Art of evading roadblocks : Aiding the curfew
- The Sangai Express Editorial :: July 11 2015 -
Curfew cannot douse the flame. At best it can only help in containing a situation.
The Government however seems to think otherwise. This should explain the reason for the current curfew in force in Imphal East and Imphal West.
Would have been much better and made more sense if only the Government had taken cognizance of the simmering tension amongst the people.
What the Government should realise is the plain fact that the current spell of unrest is much more than just a situation.
This is all that more true given the fact that a student was killed on July 8 in police action.
No way can a curfew or imposing restrictions on the movements of the people actually address an issue.
As a Government which is there to look after the aspirations of the people, something more concrete is expected.
It would have made much more sense if only the Government had the far sightedness to acknowledge that many are not happy with the Manipur Regulation of Visitors, Tenants and Migrant Workers Bill that was passed in the Assembly some months back.
The present unrest and the pitch battles between protesters and the police could have been avoided if only the Government had made the first move to take a fresh look at the said Bill and then acted accordingly.
A point which could have been realised if only the Government had recognised the gravity of the situation.
So it is curfew, pitched battles between the protesters and the police and days of tension and uncertainty. At stake is the geo-political entity called Manipur.
That the imposition of the curfew has not really helped should be clear from the confrontations between the protesters and the police and this has become all that more acute after the young student was killed on July 8.
This is for the protesters and the cops on duty, but how about the others ?
For those people who get to move around with security escorts and come under the VIP tag, this may not pose much of a problem but consider the hardships that the common people have to go through every day of the curfew.
Consider the conditions of those people who are engaged in professions from which there can be no breaks, whether there is curfew or not.
This is about the set of people who do not come under the VIP tag and uniformed services.

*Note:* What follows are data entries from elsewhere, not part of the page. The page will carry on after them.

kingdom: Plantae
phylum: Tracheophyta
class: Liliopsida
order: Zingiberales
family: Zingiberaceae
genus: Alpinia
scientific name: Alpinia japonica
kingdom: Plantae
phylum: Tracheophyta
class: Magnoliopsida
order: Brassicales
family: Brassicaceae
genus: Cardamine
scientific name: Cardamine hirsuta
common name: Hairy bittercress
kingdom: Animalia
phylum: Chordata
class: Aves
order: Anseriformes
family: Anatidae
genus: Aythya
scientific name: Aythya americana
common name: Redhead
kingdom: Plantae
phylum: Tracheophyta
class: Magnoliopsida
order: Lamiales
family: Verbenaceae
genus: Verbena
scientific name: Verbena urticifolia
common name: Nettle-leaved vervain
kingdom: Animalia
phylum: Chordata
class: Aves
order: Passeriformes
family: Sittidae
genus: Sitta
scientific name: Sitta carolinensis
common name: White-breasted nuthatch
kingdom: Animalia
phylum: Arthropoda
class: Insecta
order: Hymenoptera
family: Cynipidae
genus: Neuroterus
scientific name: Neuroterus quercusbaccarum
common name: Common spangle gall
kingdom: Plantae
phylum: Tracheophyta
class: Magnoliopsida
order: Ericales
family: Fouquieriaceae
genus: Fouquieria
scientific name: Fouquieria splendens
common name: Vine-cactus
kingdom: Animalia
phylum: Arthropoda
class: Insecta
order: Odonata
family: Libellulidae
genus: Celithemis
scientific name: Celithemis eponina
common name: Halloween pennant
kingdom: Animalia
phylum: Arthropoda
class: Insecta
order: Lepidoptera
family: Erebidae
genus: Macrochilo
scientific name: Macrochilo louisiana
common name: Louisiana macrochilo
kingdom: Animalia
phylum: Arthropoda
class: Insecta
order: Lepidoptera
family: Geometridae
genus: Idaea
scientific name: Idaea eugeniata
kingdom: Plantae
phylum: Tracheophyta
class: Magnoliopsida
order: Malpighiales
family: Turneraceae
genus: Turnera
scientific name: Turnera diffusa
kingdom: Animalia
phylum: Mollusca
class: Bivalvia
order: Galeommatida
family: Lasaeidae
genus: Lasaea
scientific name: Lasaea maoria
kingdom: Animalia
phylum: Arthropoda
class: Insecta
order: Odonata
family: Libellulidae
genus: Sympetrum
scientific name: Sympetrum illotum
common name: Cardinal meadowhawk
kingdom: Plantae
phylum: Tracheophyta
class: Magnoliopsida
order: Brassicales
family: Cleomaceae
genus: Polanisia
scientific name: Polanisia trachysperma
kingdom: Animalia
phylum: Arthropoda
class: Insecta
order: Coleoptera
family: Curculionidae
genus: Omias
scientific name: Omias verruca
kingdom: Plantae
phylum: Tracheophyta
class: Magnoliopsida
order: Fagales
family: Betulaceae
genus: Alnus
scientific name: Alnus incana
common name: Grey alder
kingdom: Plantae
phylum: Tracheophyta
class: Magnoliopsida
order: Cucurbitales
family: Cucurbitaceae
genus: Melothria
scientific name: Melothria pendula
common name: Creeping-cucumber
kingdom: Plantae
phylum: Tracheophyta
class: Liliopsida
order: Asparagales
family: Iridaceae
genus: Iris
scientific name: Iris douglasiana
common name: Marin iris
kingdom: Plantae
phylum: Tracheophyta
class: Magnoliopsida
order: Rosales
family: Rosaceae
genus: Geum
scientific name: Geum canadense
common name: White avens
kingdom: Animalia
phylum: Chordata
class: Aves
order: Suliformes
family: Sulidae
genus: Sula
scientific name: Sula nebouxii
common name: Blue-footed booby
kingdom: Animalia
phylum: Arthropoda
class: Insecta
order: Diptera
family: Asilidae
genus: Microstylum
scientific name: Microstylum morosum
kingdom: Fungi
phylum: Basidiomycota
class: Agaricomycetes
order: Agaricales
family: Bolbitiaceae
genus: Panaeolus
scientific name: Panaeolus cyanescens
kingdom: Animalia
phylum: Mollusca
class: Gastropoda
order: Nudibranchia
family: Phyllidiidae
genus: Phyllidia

For these group of people or professionals, it is not curfew alone that they have to negotiate but also the protesters.
The situation is all that more dicey when it gets late and perhaps no one knows this better than journalists, whose job profile dictates that they work late into the evening.
It was not for nothing why the Editors’ Guild, Manipur had to issue an appeal to everyone not to disturb journalists who have to be out everyday and every night to cover the day’s events.
If it is not the protesters then it is the road blocks that reporters and others in the field of journalism have to contend with every day.
Some thoughts ought to be given to their conditions too.